Двое чекистов взяли Веньку под руки и повели к выходу.
– Не провожай и не волнуйся, – оглянувшись, крикнул сын. – Я непременно вернусь!
Егор Васильевич хотел было проводить Веньку, но не смог. Его ноги вдруг подкосились, грудь пронзила острая боль, и он повалился на табурет.
Двое чекистов еще оставались в квартире. Они направились в комнату Веньки.
– Куда? – резко выкрикнул Ковальчук. – Мало вам? Куда полезли?
– Произвести обыск, – отозвался один из чекистов. – Свечи в комнате сына есть?
– На столе. Найдешь, – отмахнулся Егор Васильевич.

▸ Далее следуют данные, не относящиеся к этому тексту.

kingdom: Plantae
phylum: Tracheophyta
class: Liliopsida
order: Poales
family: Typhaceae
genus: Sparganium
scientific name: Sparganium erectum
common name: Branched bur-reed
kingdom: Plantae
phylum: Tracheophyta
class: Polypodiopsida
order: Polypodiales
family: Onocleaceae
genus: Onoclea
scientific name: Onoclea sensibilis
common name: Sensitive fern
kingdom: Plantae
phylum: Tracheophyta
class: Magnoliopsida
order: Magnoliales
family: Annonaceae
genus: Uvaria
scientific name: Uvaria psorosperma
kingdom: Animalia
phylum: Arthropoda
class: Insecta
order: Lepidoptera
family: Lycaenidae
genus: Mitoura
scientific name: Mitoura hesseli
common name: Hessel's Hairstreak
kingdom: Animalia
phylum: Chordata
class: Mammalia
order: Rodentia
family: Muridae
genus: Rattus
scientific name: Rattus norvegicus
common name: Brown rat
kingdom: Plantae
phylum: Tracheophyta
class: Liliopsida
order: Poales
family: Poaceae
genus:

Он облокотился на стол и тупо уставился в половицу. «Вот она, судьба-то – шмяк по голове кувалдой… Возьмись, удумали, а! Контрреволюционер!.. Нет, надо идти в губисполком, в… Да куда там? Напраслина…Это за выступление на митинге его. Говорила Авдотья: не доведут их сходки до добра!.. А с другой-то стороны, не виноват он. Поприжать хотят, чтоб не ершились. Глядишь, – и выпустят, – голова Ковальчука словно налилась чугуном. – А ну как не выпустят? Бывало же всякое…» Он вспомнил годы гражданской, как ходили ночными рейдами по домам чекисты… Егору Васильевичу стало страшно, сильные жилистые руки мелко затряслись. Старый рабочий зажмурился и до боли в скулах сжал зубы. «И Авдотья еще не знает, – вспомнил он и сосредоточился на этой мысли. – Объяснить бы ей помягче… Хотя куда там! Беда-то какая!» Ковальчук с трудом поднялся и побрел в спальню.
Глава XVII
10 октября, уже ближе к вечеру, Рябинину доставили приказ:
«В связи с нормализацией обстановки в с. Вознесенское и уезде в целом приказываю вам незамедлительно прибыть с отчетом в полномочное представительство ОГПУ.
Командование над гарнизонами, размещенными в населенных пунктах, временно возлагается на комэска тов. Сурмина.
Черногоров».
Андрей сделал последние распоряжения, попрощался с Лапшиновым и, сев на коня, поскакал к станции.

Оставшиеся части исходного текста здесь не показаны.